PROMPT:
Pull out the full text of each of the records below and reproduce it line for line, with no changes.

RECORDS SHOWN:
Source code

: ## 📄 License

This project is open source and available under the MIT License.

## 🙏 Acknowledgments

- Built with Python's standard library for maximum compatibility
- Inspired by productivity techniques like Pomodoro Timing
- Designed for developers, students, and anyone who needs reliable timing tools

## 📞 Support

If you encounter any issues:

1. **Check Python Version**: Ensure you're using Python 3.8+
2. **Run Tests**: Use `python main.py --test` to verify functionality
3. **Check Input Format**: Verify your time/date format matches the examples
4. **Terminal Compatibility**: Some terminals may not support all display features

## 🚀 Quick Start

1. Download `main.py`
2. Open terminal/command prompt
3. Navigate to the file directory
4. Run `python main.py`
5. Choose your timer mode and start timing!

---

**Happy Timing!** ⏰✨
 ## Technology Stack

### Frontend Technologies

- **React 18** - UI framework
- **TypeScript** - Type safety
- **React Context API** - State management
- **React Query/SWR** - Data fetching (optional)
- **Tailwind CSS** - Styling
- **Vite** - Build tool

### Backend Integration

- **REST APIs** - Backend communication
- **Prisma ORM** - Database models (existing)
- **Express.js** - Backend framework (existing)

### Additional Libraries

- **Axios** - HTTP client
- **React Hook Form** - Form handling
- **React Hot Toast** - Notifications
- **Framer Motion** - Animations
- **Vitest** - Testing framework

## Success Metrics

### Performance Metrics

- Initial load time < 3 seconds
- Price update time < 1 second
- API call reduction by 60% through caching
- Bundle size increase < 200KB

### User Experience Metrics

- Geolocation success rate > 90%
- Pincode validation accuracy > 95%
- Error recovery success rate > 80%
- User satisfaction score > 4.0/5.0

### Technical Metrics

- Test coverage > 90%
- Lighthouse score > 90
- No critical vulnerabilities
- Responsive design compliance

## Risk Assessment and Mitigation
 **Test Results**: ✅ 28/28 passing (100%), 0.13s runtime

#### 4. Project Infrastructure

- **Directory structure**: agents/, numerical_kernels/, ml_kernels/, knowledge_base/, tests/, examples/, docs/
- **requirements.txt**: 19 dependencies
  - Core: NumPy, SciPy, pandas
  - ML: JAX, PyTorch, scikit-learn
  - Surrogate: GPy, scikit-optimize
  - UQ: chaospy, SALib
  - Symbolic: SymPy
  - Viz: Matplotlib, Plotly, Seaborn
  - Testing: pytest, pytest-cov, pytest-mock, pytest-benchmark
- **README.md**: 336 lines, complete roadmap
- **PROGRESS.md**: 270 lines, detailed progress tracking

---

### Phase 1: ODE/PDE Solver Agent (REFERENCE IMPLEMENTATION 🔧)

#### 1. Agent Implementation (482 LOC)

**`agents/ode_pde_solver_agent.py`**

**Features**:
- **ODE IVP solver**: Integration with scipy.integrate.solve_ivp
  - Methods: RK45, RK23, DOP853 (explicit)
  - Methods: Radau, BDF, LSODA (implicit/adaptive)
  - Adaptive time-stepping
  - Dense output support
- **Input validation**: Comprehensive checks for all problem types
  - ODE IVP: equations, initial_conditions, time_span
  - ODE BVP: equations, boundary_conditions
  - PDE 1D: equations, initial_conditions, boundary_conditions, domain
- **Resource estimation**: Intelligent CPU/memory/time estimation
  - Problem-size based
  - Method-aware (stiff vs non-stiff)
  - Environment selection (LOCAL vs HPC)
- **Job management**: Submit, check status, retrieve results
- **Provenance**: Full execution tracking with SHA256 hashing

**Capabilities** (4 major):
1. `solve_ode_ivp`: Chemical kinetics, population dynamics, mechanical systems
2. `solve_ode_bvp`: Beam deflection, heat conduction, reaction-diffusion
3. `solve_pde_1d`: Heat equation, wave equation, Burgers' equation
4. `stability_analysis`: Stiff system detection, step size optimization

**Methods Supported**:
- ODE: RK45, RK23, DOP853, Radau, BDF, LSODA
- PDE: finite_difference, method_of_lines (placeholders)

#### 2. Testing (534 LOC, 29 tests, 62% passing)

EXERCISE RESPONSE:
Source code

: ## 📄 License

This project is open source and available under the MIT License.

## 🙏 Acknowledgments

- Built with Python's standard library for maximum compatibility
- Inspired by productivity techniques like Pomodoro Timing
- Designed for developers, students, and anyone who needs reliable timing tools

## 📞 Support

If you encounter any issues:

1. **Check Python Version**: Ensure you're using Python 3.8+
2. **Run Tests**: Use `python main.py --test` to verify functionality
3. **Check Input Format**: Verify your time/date format matches the examples
4. **Terminal Compatibility**: Some terminals may not support all display features

## 🚀 Quick Start

1. Download `main.py`
2. Open terminal/command prompt
3. Navigate to the file directory
4. Run `python main.py`
5. Choose your timer mode and start timing!

---

**Happy Timing!** ⏰✨
 ## Technology Stack

### Frontend Technologies

- **React 18** - UI framework
- **TypeScript** - Type safety
- **React Context API** - State management
- **React Query/SWR** - Data fetching (optional)
- **Tailwind CSS** - Styling
- **Vite** - Build tool

### Backend Integration

- **REST APIs** - Backend communication
- **Prisma ORM** - Database models (existing)
- **Express.js** - Backend framework (existing)

### Additional Libraries

- **Axios** - HTTP client
- **React Hook Form** - Form handling
- **React Hot Toast** - Notifications
- **Framer Motion** - Animations
- **Vitest** - Testing framework

## Success Metrics

### Performance Metrics

- Initial load time < 3 seconds
- Price update time < 1 second
- API call reduction by 60% through caching
- Bundle size increase < 200KB

### User Experience Metrics

- Geolocation success rate > 90%
- Pincode validation accuracy > 95%
- Error recovery success rate > 80%
- User satisfaction score > 4.0/5.0

### Technical Metrics

- Test coverage > 90%
- Lighthouse score > 90
- No critical vulnerabilities
- Responsive design compliance

## Risk Assessment and Mitigation
 **Test Results**: ✅ 28/28 passing (100%), 0.13s runtime

#### 4. Project Infrastructure

- **Directory structure**: agents/, numerical_kernels/, ml_kernels/, knowledge_base/, tests/, examples/, docs/
- **requirements.txt**: 19 dependencies
  - Core: NumPy, SciPy, pandas
  - ML: JAX, PyTorch, scikit-learn
  - Surrogate: GPy, scikit-optimize
  - UQ: chaospy, SALib
  - Symbolic: SymPy
  - Viz: Matplotlib, Plotly, Seaborn
  - Testing: pytest, pytest-cov, pytest-mock, pytest-benchmark
- **README.md**: 336 lines, complete roadmap
- **PROGRESS.md**: 270 lines, detailed progress tracking

---

### Phase 1: ODE/PDE Solver Agent (REFERENCE IMPLEMENTATION 🔧)

#### 1. Agent Implementation (482 LOC)

**`agents/ode_pde_solver_agent.py`**

**Features**:
- **ODE IVP solver**: Integration with scipy.integrate.solve_ivp
  - Methods: RK45, RK23, DOP853 (explicit)
  - Methods: Radau, BDF, LSODA (implicit/adaptive)
  - Adaptive time-stepping
  - Dense output support
- **Input validation**: Comprehensive checks for all problem types
  - ODE IVP: equations, initial_conditions, time_span
  - ODE BVP: equations, boundary_conditions
  - PDE 1D: equations, initial_conditions, boundary_conditions, domain
- **Resource estimation**: Intelligent CPU/memory/time estimation
  - Problem-size based
  - Method-aware (stiff vs non-stiff)
  - Environment selection (LOCAL vs HPC)
- **Job management**: Submit, check status, retrieve results
- **Provenance**: Full execution tracking with SHA256 hashing

**Capabilities** (4 major):
1. `solve_ode_ivp`: Chemical kinetics, population dynamics, mechanical systems
2. `solve_ode_bvp`: Beam deflection, heat conduction, reaction-diffusion
3. `solve_pde_1d`: Heat equation, wave equation, Burgers' equation
4. `stability_analysis`: Stiff system detection, step size optimization

**Methods Supported**:
- ODE: RK45, RK23, DOP853, Radau, BDF, LSODA
- PDE: finite_difference, method_of_lines (placeholders)

#### 2. Testing (534 LOC, 29 tests, 62% passing)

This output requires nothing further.